┌─ Excerpt provided

If you have linear regression with a constant and k regressors, y=a+b1x_1+…bk.x_k+e and n data points
the White test tests the null that there is no link between the regressors and the error term. Thus it can help rule out a violation of the heteroscedasticity assumption of an Ordinary Least Squares model.
two-step process before the hypothesis test.
1) estimate the regression above
2) regress the fitted es on a constant, plus the regressors, their squares, and any cross products. This is like a ‘Weierstrass’ polynomial approximation of some unknown nonlinear function linking the regressors to the error term, ie postulating some link. ie will have the constant plus 2k+kC2 regressors plus its own error. Get the R^2 of this second regression, r^2_2
H(0): nonconstant terms all have zero intercepts in the second regression
Lagrange multiplier LM approach: nR^2_2 is approximately chi-squared with k(k+3)/2) degrees of freedom, k being the number of regressors.
reject if this is bigger than crit(LM) at alpha significance
What is multicollinearity, what are consequences and what is a tell for it?
Multicollinearity is present when some regressors are strongly correlated with one another.
If this is ‘perfect’ its strong and violates OLS assumptions, but is often present in real life in some weaker/imperfect sense
It can in extremis force biased estimates of slope coefficients. Even if this doesn’t happen it means estimates are noisier and may no longer be efficient
We suspect multicollinearity if F test stats are large (null of no explanatory power across the whole set rejected), yet individual T stats are weak. This is because when drilling down pre regressor, its hard to attribute explanatory power to any given regressor. This may be because the model has two many ‘similar’ regressors and could explain variation in the dependent variable and more cleanly with less regressors.
we can regress the suspected collinear variables on the other seemingly significant ones. Get the Variance Infltion Factors of these ‘junior’ regressions. If any of these VIFs are ‘excessive’ that’s a tell of which factors are problematic.

└─

* [Work request 1]:
Answer these from the excerpt on the White test and multicollinearity:
(a) What null hypothesis does the White test test?
(b) When is multicollinearity present?
(c) What combination of test statistics makes us suspect multicollinearity?
The listing that comes next is unrelated to the excerpt on the White test and multicollinearity.

┌─ Data to examine

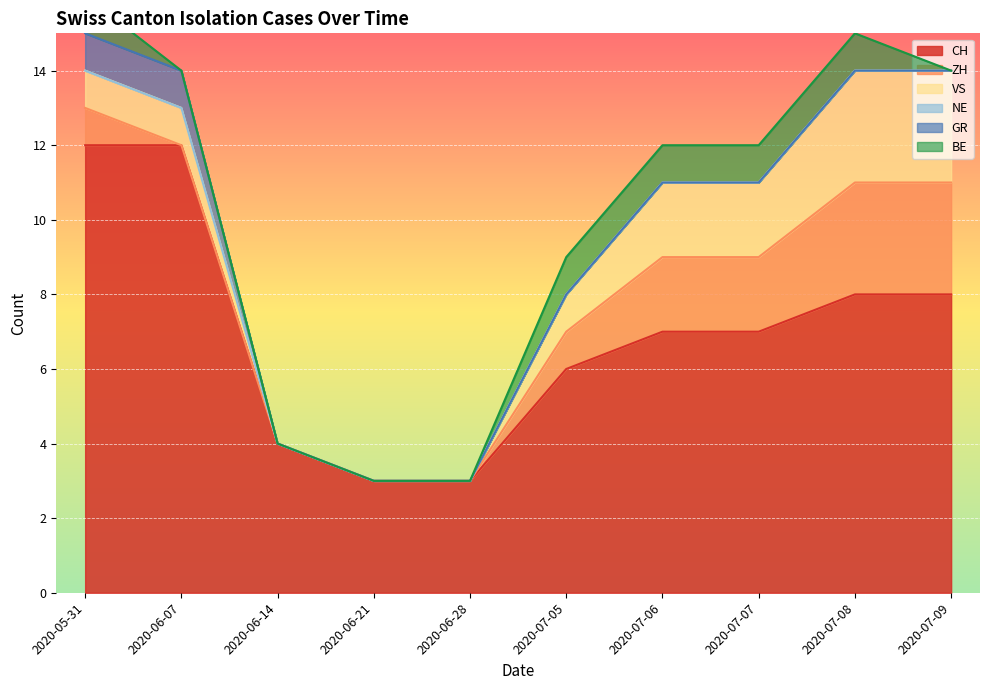

Where is VS nearest to the value 1?

2020-05-31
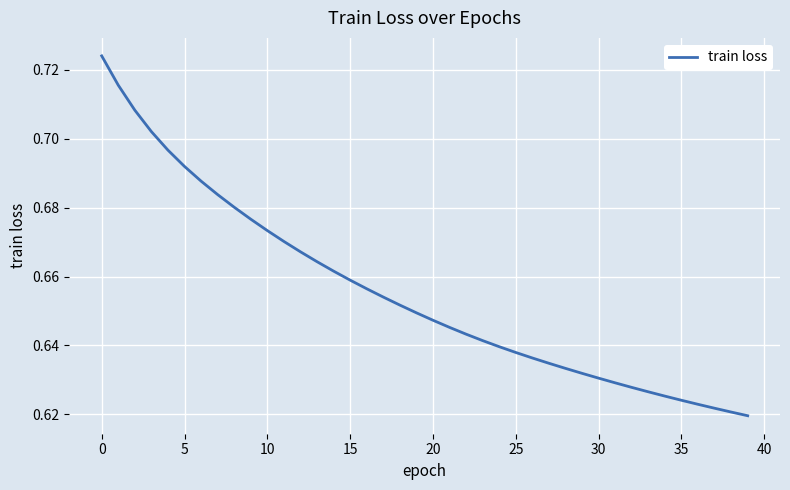

The chart shows a value of 0.9 at 30. True or false?

False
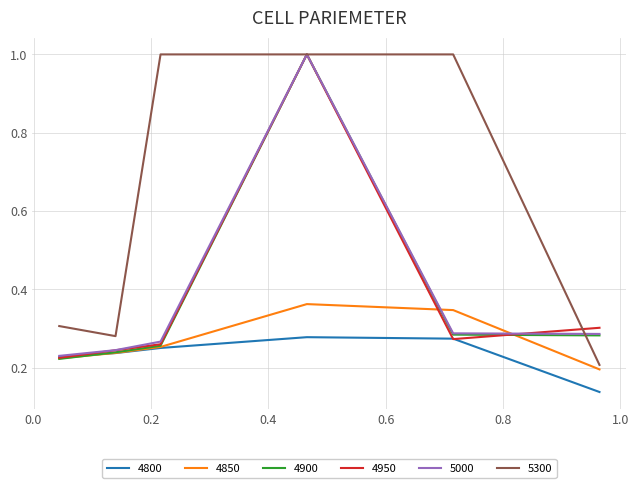

What is the greatest value displayed?

1.0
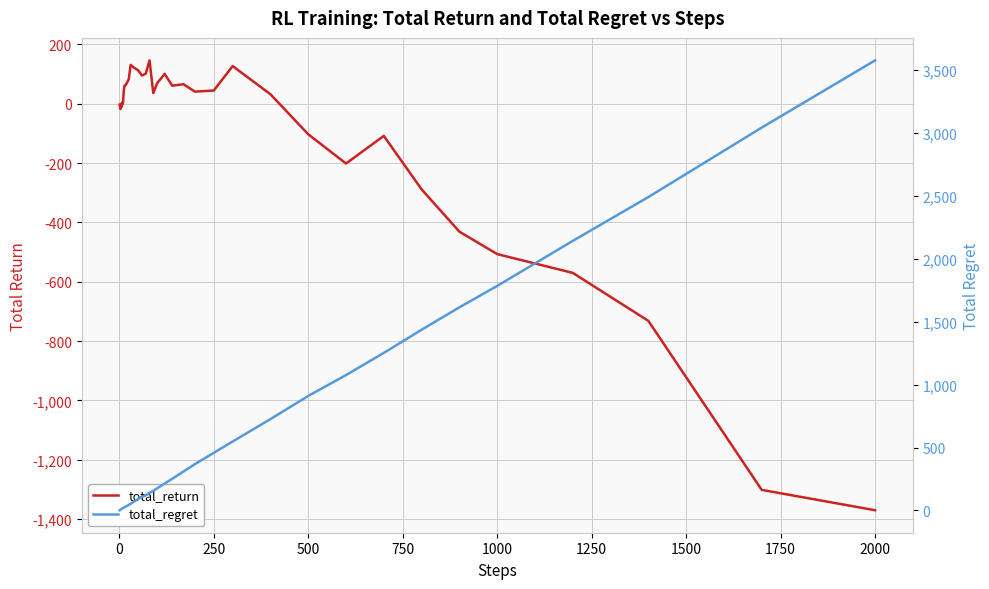

After their last crossing, which series has the higher values: total_regret or total_return?

total_regret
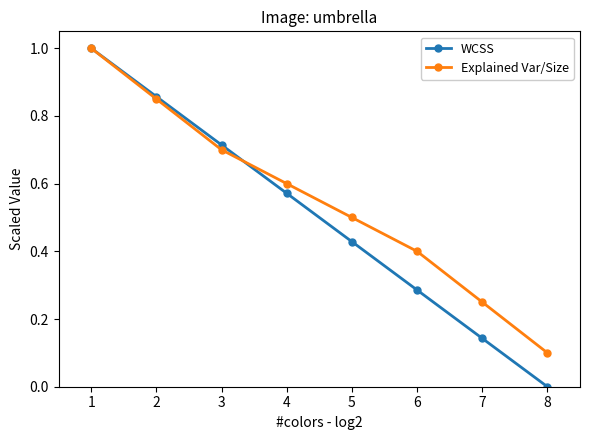

Which label corresponds to the largest value in the chart?

1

└─

* [Work request 2]: Write out every line of the chart listing again, changing "chart" to "graph" and keeping all else the same. Leave out the pictures.

* [Your solution 1]:
(a) It tests the null that there is no link between the regressors and the error term.
(b) It is present when some regressors are strongly correlated with one another.
(c) The F test stats are large, yet the individual T stats are weak.

* [Your solution 2]:
Where is VS nearest to the value 1?

2020-05-31

The graph shows a value of 0.9 at 30. True or false?

False

What is the greatest value displayed?

1.0

After their last crossing, which series has the higher values: total_regret or total_return?

total_regret

Which label corresponds to the largest value in the graph?

1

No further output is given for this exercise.